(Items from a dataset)
════════════════════
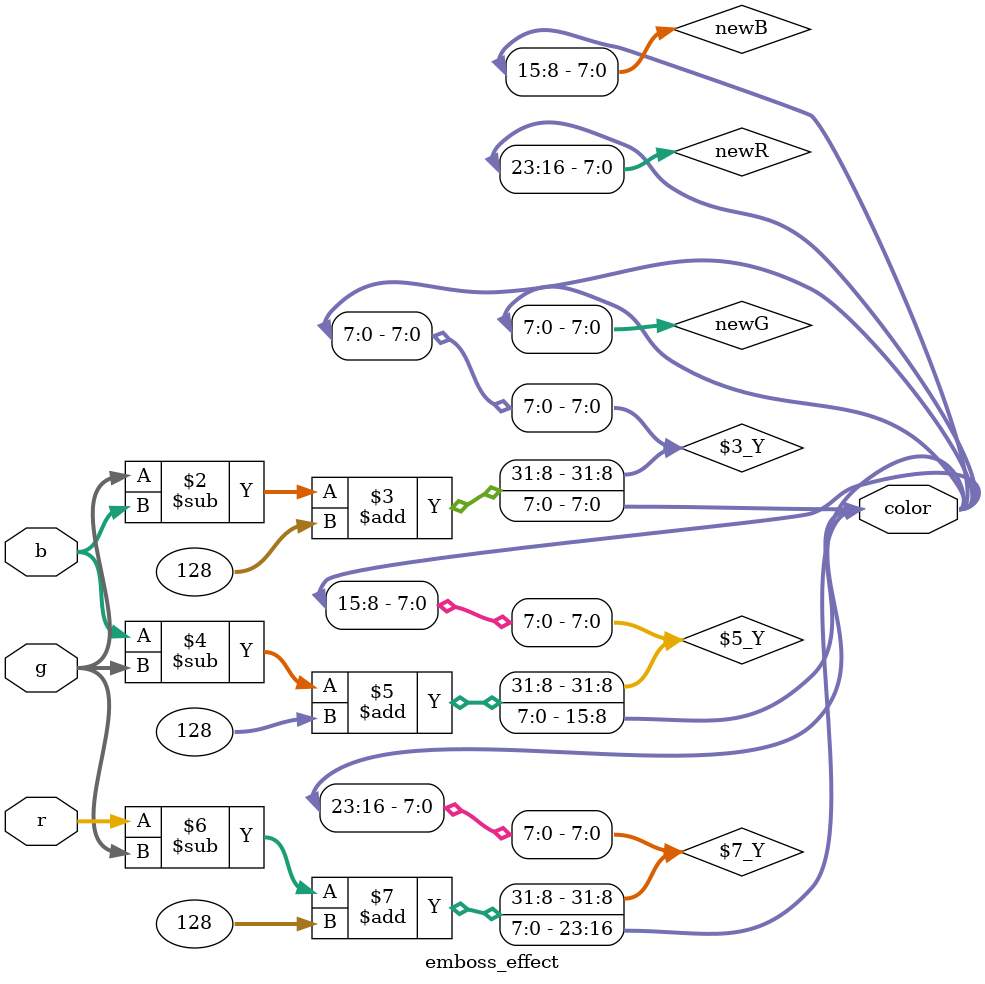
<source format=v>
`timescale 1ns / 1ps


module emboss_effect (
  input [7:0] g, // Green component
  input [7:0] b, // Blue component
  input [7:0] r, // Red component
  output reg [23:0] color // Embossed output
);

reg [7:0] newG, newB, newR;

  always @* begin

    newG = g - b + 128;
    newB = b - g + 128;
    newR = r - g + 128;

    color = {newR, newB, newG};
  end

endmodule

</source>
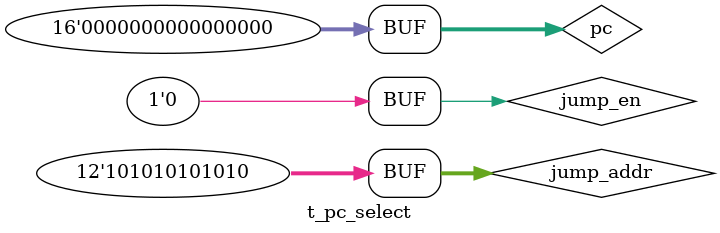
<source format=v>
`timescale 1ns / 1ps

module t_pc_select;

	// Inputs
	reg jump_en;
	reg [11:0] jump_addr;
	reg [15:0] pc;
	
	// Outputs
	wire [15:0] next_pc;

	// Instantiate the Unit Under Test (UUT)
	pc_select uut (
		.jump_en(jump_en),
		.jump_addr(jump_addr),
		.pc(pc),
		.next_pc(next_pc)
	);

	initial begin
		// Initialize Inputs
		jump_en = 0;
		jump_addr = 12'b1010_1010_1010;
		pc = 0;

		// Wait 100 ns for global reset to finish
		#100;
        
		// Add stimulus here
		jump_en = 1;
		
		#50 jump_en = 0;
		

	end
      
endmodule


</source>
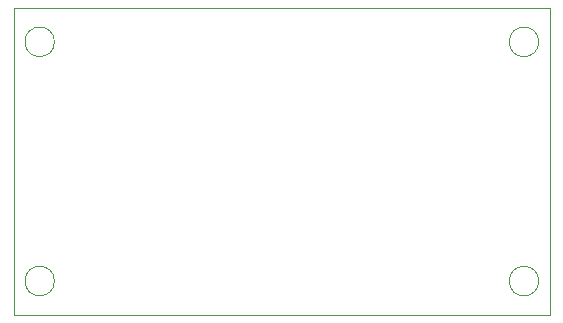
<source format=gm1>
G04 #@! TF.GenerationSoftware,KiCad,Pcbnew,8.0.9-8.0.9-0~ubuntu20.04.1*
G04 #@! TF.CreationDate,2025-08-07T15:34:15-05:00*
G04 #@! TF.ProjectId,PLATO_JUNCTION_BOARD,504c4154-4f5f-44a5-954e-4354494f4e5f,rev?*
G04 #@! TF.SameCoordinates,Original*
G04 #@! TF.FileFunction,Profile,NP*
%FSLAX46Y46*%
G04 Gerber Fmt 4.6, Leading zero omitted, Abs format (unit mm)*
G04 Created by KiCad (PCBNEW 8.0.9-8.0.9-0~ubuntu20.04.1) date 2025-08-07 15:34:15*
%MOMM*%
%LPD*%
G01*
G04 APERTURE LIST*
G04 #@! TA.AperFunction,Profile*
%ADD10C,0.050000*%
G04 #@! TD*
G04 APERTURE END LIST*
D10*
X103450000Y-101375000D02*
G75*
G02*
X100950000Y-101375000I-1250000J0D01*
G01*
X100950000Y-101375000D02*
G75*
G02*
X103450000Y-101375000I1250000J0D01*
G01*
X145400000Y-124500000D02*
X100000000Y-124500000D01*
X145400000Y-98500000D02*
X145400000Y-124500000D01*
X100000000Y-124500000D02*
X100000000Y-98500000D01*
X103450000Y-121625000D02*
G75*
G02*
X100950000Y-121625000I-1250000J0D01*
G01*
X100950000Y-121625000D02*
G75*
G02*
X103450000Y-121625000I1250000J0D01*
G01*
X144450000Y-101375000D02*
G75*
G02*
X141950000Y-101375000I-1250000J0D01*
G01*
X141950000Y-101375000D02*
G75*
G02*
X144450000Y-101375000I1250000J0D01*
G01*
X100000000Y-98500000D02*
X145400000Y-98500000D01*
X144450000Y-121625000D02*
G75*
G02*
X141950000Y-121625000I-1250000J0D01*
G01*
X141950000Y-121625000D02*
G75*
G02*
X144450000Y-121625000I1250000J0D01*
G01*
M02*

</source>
════════════════════
What needs to be done:
Please report how many lines of the entries above include "newR". Only the number is wanted.

Output of the exercise:
3